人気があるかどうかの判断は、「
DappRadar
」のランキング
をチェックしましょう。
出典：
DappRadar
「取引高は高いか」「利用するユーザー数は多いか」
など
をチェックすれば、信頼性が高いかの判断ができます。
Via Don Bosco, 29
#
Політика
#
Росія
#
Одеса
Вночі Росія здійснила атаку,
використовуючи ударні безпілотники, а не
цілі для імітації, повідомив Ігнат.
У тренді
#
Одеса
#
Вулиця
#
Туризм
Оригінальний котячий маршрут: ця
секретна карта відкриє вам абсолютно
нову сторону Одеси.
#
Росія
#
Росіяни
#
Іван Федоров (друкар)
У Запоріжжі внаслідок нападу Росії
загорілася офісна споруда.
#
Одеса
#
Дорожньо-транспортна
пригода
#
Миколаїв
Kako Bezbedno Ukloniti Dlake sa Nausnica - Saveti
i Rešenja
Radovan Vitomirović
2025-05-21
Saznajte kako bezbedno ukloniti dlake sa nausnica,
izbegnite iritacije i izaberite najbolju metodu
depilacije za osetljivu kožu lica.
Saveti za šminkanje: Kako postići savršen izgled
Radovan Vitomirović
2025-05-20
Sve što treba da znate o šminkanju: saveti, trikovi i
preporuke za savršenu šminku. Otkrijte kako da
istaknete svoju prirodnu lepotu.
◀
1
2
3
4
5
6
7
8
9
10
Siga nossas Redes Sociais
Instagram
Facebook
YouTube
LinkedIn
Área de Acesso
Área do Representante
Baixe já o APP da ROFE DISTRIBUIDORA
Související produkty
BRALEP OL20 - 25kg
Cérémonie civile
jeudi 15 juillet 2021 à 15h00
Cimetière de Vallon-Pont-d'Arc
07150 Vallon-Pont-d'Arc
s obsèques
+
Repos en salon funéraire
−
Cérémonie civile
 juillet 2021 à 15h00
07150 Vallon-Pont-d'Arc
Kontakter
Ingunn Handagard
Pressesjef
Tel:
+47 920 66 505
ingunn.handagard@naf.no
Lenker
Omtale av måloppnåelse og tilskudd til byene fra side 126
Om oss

REQUIREMENT
Check each line of the entries for "Área" and copy those that have it.

ANSWER TO THIS PROBLEM
Área de Acesso
Área do Representante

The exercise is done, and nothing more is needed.